OpenAI & Anthropic
Wrap your model client once with heso.wrap(). Every completion is captured, checked against your policy, and signed — with no per-call changes.
The Python SDK ships heso.wrap. Pass your client through it once and you get a drop-in replacement: same methods, same return values, same provider exceptions. The model call now runs through the gate first. HESO records it as an action, checks it against your policy, and when the verdict allows, signs the result into a receipt and appends it to the audit chain.
Wrap an OpenAI client
Call heso.init() once at process start, then wrap the client. Keep calling client.chat.completions.create(…) exactly as you do today.
import heso
from openai import OpenAI
heso.init()
client = heso.wrap(OpenAI())
resp = client.chat.completions.create(
model="gpt-4o",
messages=[{"role": "user", "content": "Summarize this contract."}],
)The wrapper reaches through the nested namespace to the real method, client.chat.completions.create, and gates it as the verb llm_call. The keyword arguments you pass become the action’s fields, so a policy can read model or any other parameter.
Wrap an Anthropic client
Anthropic works the same way. The wrapper reaches client.messages.create and gates it as llm_call, with the same kwargs-become-fields behavior.
import heso
from anthropic import Anthropic
heso.init()
client = heso.wrap(Anthropic())
resp = client.messages.create(
model="claude-sonnet-4-20250514",
max_tokens=1024,
messages=[{"role": "user", "content": "Summarize this contract."}],
)Gate on the model or any field
Because the call kwargs become the action’s fields, a policy rule can match on them. This rule sends any GPT-4 variant to a human approver before the request goes out — the engine reads the model field straight off the captured call:
[[rule]]
id = "gpt4-needs-approval"
order = 10
enabled = true
subject = { kind = "any" }
verb = "llm_call"
scope = "*"
conditions = [
{ field = "model", op = "regex", value = "^gpt-4", display = "model is a GPT-4 variant" },
]
decision = "require_approval"
approvers = ["oncall"]
sla_minutes = 30The same pattern matches claude-* models, or any other kwarg. For the full operator set, see Conditions & operators.
Handle a refusal
A refused call raises before the request is sent, so it never reaches the provider — no charge, no completion. Two outcomes, two exceptions:
- heso.BlockedError — policy returned
block. The call is refused outright. - heso.SuspendedError — policy returned
require_approval. The call is paused until a human co-signs it; the action is captured and an approval opens. The error carriesaction_hashandrule_id.
import heso
from openai import OpenAI
heso.init()
client = heso.wrap(OpenAI())
try:
resp = client.chat.completions.create(
model="gpt-4o",
messages=[{"role": "user", "content": "..."}],
)
except heso.BlockedError:
# Policy blocked the call. Nothing was sent to the provider.

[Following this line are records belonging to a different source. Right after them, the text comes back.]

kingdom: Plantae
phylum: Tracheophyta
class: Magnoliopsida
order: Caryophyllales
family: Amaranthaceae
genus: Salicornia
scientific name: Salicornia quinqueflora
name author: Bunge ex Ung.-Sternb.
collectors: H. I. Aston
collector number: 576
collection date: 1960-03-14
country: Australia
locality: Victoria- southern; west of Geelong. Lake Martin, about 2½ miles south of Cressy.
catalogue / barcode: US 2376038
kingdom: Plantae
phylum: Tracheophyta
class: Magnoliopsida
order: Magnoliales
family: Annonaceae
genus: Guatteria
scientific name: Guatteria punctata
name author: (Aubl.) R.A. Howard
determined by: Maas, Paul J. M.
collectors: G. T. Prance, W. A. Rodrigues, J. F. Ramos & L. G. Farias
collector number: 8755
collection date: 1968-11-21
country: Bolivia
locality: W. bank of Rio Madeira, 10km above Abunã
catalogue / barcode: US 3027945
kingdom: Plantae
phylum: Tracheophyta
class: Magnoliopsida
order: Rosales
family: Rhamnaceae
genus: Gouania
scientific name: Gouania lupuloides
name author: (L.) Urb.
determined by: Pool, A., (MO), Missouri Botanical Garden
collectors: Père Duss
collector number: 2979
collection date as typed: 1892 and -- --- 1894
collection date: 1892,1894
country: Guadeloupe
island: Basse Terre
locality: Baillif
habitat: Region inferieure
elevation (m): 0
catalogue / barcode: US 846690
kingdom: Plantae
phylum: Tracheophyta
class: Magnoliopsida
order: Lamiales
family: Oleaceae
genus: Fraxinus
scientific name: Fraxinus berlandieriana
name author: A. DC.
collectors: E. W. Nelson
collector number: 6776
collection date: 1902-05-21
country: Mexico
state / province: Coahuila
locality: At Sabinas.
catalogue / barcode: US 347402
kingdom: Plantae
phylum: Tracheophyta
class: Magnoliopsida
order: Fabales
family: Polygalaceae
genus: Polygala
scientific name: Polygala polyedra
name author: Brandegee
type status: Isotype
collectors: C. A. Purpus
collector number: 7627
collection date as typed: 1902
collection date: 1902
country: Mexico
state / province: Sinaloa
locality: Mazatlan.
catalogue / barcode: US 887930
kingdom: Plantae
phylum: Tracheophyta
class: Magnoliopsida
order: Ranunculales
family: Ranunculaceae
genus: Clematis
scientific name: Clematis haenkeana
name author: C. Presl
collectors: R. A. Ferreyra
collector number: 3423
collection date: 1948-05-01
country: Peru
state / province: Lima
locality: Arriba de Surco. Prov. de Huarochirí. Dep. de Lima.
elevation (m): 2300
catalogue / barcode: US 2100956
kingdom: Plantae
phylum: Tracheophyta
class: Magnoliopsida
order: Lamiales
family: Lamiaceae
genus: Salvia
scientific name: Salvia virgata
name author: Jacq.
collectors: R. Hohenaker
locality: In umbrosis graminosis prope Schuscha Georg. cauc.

fall_back_to_a_cheaper_model()
except heso.SuspendedError as e:
# Policy routed the call to a human. It is paused until someone approves.
# e carries action_hash and rule_id; its message prints the next step.
queue_for_approval(e.action_hash)Blocking is the default. To observe without enforcing — every call still captured, signed, and audited, but a refusal does not raise — initialize with blocking=False:
import heso
# Observe-only: refused calls are still captured, signed, and audited,
# but a block does not raise — the call runs ungated.
heso.init(blocking=False)Gate at the tool level instead
If you would rather gate your own tools than the model client, decorate them with @heso.tool. Each call is captured as a tool_call action, checked against the same policy, and signed. The function body runs only if policy allows.
import heso
heso.init()
@heso.tool # captured as a tool_call action, gated, signed
def lookup_contract(contract_id: str) -> str:
return db.fetch(contract_id) # body runs only if policy allowsWrapping the client and decorating tools compose — use both. For the full decorator surface, see the Python SDK reference.
A signed completion receipt proves the operator authorized this model call under a known policy — and at L1, that a human approved it with their own key. It does notprove the model’s output was correct or that the action succeeded downstream. HESO records intent and authorization, not the quality of the answer.